1. Tujuan Umum: Tujuan umum penelitian ini adalah untuk mengetahui hubungan antara tingkat kompetensi pada aspek ketrampilan pemasangan infus dengan angka kejadian plebitis di RSUD Banyudono Kabupaten Boyolali. 2. Tujuan Khusus a. Untuk mengetahui adakah hubungan tingkat kompetensi pada aspek ketrampilan pemasangan infus pada perawat dengan angka kejadian plebitis di RSUD Banyudono Kabupaten Boyolali. b. Untuk mengidentifikasi tingkat kompetensi pada aspek ketrampilan pemasangan infus di RSUD Banyudono Kabupaten Boyolali. c. Untuk mengidentifikasi angka kejadian plebitis di RSUD Banyudono Kabupaten Boyolali D. Manfaat Penelitian 1. Bagi Rumah Sakit: a. Sebagai salah satu alat evaluasi pencapaian tindakan pencegahan infeksi melalui jarum infus (plebitis) dalam rangka peningkatan mutu pelayanan rumah sakit. b. Sebagai masukan kepada rumah sakit untuk mengambil keputusan baru di dalam meningkatkan mutu pelayanan rumah sakit. 2. Bagi Perawat a. Sebagai salah satu alat evaluasi pencapaian tindakan pencegahan infeksi melalui jarum infus (plebitis) dalam rangka peningkatan mutu asuhan keperawatan. b. Sebagai masukan kepada para perawat untuk mengambil keputusan baru di dalam meningkatkan mutu asuhan keperawatan. c. Dengan dilakukannya penelitian dan hasilnya dapat digunakan sebagai bahan audit dalam rangka peningkatan mutu pelayanan.

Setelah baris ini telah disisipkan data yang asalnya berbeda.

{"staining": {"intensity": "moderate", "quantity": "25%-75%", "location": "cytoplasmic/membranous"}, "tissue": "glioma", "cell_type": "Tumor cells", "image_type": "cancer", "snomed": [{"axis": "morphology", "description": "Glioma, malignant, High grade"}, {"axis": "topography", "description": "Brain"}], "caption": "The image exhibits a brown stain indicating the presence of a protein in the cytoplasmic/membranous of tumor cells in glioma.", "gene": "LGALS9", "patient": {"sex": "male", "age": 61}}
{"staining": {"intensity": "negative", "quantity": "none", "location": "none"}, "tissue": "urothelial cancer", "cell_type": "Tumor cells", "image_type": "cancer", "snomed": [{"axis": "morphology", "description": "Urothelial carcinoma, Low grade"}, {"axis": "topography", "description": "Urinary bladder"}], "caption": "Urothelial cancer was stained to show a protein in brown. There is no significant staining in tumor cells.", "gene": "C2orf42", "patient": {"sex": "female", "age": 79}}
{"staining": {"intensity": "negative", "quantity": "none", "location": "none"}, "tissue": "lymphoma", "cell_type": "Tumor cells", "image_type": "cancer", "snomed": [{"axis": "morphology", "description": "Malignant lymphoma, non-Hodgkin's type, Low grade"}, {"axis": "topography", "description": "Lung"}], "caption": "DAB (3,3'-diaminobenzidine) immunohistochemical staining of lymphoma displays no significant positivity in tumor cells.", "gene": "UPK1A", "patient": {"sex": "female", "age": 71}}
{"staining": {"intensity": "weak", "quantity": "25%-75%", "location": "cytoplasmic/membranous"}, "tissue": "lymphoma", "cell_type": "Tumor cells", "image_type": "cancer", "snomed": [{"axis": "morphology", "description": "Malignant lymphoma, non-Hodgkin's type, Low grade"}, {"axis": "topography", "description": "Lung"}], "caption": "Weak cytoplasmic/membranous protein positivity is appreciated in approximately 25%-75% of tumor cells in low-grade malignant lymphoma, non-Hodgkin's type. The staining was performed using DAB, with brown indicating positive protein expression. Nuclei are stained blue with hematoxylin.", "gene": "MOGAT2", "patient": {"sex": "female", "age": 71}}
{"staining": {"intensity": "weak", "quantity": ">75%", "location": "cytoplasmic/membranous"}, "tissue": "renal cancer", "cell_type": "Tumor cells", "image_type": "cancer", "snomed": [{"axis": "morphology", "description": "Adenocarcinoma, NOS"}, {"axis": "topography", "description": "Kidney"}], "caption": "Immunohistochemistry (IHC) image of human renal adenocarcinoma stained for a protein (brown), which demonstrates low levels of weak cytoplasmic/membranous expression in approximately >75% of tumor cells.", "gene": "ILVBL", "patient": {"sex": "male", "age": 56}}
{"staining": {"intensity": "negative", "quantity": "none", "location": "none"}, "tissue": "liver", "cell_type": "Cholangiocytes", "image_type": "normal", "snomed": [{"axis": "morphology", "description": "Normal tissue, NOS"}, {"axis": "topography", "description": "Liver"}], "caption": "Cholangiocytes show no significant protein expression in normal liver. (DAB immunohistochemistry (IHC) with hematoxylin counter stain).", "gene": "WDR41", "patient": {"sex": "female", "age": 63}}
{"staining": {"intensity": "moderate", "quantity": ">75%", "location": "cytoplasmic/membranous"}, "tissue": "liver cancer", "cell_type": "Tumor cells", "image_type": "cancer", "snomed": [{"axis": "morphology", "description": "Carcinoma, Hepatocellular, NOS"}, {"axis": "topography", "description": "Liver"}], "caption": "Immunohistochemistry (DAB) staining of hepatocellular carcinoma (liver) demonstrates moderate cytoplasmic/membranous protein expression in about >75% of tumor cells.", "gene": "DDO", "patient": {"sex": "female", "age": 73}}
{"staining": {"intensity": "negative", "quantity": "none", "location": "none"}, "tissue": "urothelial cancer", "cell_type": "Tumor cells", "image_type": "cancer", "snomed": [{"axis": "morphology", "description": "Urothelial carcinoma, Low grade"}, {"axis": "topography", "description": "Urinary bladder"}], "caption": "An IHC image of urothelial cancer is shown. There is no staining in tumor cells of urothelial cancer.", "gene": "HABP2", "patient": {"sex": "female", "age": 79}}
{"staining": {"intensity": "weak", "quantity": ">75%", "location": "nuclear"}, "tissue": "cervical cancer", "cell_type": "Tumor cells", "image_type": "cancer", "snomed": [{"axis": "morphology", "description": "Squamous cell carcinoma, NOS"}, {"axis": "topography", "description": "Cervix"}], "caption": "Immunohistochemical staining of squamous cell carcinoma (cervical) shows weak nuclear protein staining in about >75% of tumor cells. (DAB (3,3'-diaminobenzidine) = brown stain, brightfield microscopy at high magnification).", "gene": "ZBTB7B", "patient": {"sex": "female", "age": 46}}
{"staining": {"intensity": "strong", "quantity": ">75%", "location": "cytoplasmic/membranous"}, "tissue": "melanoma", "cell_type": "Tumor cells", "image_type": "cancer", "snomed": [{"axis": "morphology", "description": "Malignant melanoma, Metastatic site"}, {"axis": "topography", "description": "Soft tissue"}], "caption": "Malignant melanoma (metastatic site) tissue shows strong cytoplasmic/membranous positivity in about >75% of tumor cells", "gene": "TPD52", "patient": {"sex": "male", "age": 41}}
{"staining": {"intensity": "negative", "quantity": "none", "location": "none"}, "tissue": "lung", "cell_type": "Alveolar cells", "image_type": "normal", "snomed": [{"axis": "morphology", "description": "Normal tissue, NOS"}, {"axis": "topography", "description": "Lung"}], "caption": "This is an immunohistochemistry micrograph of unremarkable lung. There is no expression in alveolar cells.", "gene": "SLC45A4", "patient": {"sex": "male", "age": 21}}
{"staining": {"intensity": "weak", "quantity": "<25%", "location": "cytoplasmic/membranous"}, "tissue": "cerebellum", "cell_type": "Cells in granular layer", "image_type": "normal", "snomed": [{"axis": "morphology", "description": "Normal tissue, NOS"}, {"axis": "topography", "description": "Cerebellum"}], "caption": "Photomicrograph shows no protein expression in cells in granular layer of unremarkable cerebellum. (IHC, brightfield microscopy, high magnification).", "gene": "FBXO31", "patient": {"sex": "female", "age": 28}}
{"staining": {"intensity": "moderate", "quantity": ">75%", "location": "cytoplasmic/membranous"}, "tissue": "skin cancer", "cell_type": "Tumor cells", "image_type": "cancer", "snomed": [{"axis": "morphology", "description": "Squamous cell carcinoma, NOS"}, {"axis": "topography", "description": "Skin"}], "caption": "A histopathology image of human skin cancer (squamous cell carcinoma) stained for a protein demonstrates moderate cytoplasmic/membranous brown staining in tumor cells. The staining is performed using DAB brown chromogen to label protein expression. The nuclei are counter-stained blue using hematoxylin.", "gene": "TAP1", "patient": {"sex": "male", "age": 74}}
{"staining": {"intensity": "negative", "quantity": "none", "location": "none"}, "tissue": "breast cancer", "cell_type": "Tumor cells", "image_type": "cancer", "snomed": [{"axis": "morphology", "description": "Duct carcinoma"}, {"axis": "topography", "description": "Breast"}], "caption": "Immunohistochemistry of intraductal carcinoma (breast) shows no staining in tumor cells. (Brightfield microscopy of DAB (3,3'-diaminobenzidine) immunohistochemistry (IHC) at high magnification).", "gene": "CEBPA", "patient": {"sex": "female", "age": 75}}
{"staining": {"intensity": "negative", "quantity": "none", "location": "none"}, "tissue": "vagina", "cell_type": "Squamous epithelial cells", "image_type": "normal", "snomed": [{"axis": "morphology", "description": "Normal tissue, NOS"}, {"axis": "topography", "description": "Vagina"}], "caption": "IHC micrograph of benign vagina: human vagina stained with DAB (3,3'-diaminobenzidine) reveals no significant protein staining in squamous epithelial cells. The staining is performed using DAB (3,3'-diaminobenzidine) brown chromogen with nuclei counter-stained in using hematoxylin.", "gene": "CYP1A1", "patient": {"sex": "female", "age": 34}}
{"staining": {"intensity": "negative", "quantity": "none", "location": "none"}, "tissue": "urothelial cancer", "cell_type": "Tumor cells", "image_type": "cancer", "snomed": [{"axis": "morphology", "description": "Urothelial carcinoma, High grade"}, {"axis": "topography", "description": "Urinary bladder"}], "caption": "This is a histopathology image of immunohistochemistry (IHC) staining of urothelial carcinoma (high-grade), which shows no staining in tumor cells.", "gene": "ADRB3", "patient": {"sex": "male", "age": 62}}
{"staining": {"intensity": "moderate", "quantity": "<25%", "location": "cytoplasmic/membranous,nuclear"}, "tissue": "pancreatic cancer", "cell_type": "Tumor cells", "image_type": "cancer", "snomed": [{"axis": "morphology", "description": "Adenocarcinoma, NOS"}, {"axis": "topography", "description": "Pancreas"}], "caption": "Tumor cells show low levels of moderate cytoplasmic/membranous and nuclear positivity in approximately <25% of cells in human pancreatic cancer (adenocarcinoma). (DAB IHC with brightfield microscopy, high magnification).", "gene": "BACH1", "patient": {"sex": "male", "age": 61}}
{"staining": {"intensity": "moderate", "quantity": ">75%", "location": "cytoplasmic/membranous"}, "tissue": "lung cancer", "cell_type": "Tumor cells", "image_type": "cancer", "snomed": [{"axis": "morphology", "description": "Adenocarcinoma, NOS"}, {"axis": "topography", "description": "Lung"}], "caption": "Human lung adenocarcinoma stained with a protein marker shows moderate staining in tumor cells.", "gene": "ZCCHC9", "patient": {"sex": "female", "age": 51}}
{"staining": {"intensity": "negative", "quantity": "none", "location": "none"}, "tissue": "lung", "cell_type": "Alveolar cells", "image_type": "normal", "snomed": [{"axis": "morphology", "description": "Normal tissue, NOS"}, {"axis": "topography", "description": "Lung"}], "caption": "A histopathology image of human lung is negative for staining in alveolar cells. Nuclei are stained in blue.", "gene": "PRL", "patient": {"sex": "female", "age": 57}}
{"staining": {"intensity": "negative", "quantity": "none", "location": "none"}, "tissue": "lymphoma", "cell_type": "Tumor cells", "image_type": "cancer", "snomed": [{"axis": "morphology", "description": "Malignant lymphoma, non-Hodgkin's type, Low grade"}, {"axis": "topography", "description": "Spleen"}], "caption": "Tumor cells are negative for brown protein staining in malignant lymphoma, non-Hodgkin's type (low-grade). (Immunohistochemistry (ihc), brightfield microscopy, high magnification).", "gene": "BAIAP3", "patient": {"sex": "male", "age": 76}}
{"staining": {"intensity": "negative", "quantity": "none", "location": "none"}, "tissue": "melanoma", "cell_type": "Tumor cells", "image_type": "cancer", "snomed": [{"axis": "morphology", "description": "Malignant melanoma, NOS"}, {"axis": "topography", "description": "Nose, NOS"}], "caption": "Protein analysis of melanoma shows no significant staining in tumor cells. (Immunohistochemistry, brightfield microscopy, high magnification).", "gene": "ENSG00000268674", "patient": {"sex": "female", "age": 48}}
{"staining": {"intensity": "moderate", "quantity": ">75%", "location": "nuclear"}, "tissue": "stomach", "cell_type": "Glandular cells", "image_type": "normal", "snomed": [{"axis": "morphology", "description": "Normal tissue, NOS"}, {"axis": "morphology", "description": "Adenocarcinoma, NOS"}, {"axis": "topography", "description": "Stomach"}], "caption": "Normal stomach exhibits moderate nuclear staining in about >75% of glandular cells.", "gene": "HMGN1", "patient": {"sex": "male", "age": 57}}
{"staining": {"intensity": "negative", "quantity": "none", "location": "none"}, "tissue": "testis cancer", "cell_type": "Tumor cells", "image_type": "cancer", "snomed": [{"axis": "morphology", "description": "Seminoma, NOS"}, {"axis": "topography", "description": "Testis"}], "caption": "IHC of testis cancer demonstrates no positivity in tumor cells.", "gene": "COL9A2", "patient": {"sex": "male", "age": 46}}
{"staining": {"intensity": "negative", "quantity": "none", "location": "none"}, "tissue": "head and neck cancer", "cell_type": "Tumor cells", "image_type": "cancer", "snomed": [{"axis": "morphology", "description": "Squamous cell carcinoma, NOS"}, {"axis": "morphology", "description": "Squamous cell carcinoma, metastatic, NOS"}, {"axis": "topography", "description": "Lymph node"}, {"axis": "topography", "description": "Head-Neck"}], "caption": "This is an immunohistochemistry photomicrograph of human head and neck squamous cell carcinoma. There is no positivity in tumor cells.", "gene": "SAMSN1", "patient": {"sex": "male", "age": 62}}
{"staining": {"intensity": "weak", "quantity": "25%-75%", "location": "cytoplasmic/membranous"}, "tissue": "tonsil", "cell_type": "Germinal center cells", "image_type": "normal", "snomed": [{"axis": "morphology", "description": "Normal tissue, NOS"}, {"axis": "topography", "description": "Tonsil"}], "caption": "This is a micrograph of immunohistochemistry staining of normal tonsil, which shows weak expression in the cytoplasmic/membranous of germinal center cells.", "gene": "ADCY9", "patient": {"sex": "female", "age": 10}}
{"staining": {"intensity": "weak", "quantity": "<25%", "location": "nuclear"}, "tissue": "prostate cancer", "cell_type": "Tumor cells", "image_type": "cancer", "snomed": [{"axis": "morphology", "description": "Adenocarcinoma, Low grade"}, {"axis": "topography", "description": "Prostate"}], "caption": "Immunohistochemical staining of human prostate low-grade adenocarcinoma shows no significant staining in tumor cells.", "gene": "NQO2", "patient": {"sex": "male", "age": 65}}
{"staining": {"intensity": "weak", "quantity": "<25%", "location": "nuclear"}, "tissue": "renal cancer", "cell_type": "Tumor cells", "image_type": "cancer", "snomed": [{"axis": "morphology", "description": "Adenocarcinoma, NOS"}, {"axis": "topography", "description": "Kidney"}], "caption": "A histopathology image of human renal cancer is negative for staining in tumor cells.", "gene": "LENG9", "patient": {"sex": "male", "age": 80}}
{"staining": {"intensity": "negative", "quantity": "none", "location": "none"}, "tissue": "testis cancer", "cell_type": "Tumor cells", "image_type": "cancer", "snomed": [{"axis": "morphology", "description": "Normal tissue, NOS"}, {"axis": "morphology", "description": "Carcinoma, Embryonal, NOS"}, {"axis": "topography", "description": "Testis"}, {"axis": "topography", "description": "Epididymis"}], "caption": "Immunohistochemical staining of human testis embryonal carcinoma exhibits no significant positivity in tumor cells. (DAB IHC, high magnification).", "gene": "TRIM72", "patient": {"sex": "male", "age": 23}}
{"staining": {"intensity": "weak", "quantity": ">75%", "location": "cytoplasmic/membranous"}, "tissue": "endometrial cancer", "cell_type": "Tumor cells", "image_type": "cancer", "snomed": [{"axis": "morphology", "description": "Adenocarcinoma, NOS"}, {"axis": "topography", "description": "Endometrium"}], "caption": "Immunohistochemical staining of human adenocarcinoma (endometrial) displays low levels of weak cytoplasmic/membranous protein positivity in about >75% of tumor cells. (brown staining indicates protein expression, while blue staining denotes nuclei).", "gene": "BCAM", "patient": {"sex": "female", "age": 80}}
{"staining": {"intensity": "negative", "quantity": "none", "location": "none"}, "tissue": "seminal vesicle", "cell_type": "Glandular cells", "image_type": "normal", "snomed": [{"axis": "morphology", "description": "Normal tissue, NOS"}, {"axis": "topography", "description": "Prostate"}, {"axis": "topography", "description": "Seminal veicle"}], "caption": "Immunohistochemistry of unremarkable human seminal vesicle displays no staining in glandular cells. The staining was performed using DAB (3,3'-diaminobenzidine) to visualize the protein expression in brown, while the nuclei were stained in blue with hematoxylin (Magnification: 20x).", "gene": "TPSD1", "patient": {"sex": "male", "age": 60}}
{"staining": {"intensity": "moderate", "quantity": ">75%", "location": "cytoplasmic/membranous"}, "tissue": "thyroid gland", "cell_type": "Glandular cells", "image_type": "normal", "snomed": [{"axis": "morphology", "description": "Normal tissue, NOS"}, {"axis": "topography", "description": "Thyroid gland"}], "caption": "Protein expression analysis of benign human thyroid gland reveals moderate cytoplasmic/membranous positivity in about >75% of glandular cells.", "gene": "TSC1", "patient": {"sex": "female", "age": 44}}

3. Bagi Pasien Memberikan masukan kepada pasien untuk menurunkan tingkat kecemasan dalam tindakan pemasangan infus. E. Keaslian Penelitian Setelah dilakukan pencarian data melalui internet, ditemukan beberapa penelitian yang sejenis diantaranya: 1. Asrin, Triyanto, & Upoyo (2006) yang melakukan penelitian dengan judul Analisis Faktor-Faktor Yang Berpengaruh Terhadap Kejadian Plebitis Di RSUD Purbalingga, yang merekomendasikan bahwa dari 74 pasien yang mengalami plebitis adalah 22,9%. Lebih lanjut dijelaskan bahwa kejadian plebitis secara signifikans dipengaruhi oleh jenis dan ukuran katheter (ρ= 0.01 <0,05), letak dan lokasi pemasangan infus (ρ= 0.03 <0,05, dan jenis cairan infus (ρ= 0.01 <0,05). 2. Saryati, (2002) melaksanakan studi dengan judul Hubungan pemilihan Lokasi Insersi Kanula Infus dengan Kejadian Plebitis pada Pasien Dewasa di RSUP. Dr. Soeradji Tirtonrgoro Klaten. Penelitian ini menyimpulkan bahwa semakin jauh jarak pemassangan terapi intravena maka risiko untuk terjadi plebitis akan semakin meningkat. Faktor lain yang akan meningkatkan risiko terjadinya plebitis adalah cairan dengan osmolalitas tinggi dan pemakaian balutan konvensional. 3. Pasaribu, (2006) melaksanakan penelitian dengan judul Analisis Pelaksanaan Standar Operasional Prosedur Pemasangan Infus Terhadap Kejadian Plebitis di Ruang Rawat Inap RS Haji Medan yang dapat disimpulkan bahwa dari uji

Univariat di dapatkan hasil pada persiapan pemasangan infus dengan katagori baik 23 %, katagori sedang 47 % dan katagori buruk 30 %. Sedangkan pada analisis Bivariat di dapat ada hubungan antara perawat yang melaksanakan persiapan pemasangan infus sesuai SOP dengan kejadian plebitis pada pasien, hal ini terlihat dari p value 0,001. Uji Univariat menunjukan bahwa pelaksanaan pemasangan infus yang sesuai Standar Operasional Prosedur katagori baik 27 %, sedang 40 % dan buruk 33 %. Sedangkan pada analisis Bivariat di dapat hasil ada hubungan antara perawat yang melaksanakan pemasangan infus sesuai SOP dengan kejadian plebitis pada pasien, hal ini terlihat dari p value 0,008. Dari 100 orang sampel yang di observasi terdapat kejadian plebitis sebanyak 52 orang (52%) dan yang tidak plebitis 48 orang (48%). Meskipun penelitian-penelitian yang telah penulis kaji diatas, memiliki kesamaan judul dengan penelitian ini, namun dalam perumusan masalah dan metodologi penelitian terdapat perbedaan. Perbedaan tersebut terletak pada penempatan variabel independen dan dependen dan teknik analisis. Berdasarkan perbedaanperbedaan tersebut, kiranya cukup bagi penulis untuk memberikan penegasan bahwa penelitian yang sedang penulis susun ini bukan merupakan replikasi dari penelitian yang pernah ada.